Page-level text extractions:

※ ※ ※

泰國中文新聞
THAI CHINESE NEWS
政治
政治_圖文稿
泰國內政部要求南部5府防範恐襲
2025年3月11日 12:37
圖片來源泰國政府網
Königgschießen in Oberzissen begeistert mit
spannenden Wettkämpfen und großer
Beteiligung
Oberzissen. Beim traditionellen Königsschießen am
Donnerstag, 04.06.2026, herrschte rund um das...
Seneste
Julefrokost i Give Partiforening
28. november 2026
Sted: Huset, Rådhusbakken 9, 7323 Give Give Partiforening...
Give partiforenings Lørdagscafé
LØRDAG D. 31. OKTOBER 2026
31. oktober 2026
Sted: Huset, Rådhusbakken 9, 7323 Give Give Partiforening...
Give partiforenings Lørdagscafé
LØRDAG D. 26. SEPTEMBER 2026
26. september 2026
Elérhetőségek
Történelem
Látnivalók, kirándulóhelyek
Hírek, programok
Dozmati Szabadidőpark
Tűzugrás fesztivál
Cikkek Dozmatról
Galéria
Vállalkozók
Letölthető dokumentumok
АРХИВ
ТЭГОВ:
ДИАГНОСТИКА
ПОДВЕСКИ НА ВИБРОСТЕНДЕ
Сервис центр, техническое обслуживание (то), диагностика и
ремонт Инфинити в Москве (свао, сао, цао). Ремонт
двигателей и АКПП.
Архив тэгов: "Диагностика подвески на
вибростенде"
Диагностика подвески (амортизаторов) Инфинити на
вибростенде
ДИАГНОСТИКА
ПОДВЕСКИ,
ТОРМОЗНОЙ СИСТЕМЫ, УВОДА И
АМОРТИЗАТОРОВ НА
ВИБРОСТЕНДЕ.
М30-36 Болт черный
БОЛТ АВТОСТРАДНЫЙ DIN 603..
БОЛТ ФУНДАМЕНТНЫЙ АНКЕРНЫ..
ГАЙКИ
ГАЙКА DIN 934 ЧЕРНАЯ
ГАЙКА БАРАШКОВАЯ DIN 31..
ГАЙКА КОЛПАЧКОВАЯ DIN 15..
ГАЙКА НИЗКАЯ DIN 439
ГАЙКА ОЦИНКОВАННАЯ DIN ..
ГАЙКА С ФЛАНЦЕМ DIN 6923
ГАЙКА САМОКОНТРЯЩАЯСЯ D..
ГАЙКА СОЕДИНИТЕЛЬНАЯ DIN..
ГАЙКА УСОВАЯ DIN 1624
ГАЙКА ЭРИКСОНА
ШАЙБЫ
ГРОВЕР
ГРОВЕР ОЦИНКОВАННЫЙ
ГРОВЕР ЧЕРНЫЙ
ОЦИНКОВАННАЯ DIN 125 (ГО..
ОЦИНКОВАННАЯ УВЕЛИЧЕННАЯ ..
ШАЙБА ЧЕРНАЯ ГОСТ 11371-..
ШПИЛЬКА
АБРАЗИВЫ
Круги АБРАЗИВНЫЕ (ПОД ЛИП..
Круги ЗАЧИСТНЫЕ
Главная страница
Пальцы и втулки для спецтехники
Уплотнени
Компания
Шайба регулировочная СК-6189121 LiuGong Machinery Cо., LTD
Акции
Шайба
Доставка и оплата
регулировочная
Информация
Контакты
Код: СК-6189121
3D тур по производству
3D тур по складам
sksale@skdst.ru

※ ※ ※

For each line of the entries that contains the word "Инфинити", make a copy.

Output of the task:
ремонт Инфинити в Москве (свао, сао, цао). Ремонт
Диагностика подвески (амортизаторов) Инфинити на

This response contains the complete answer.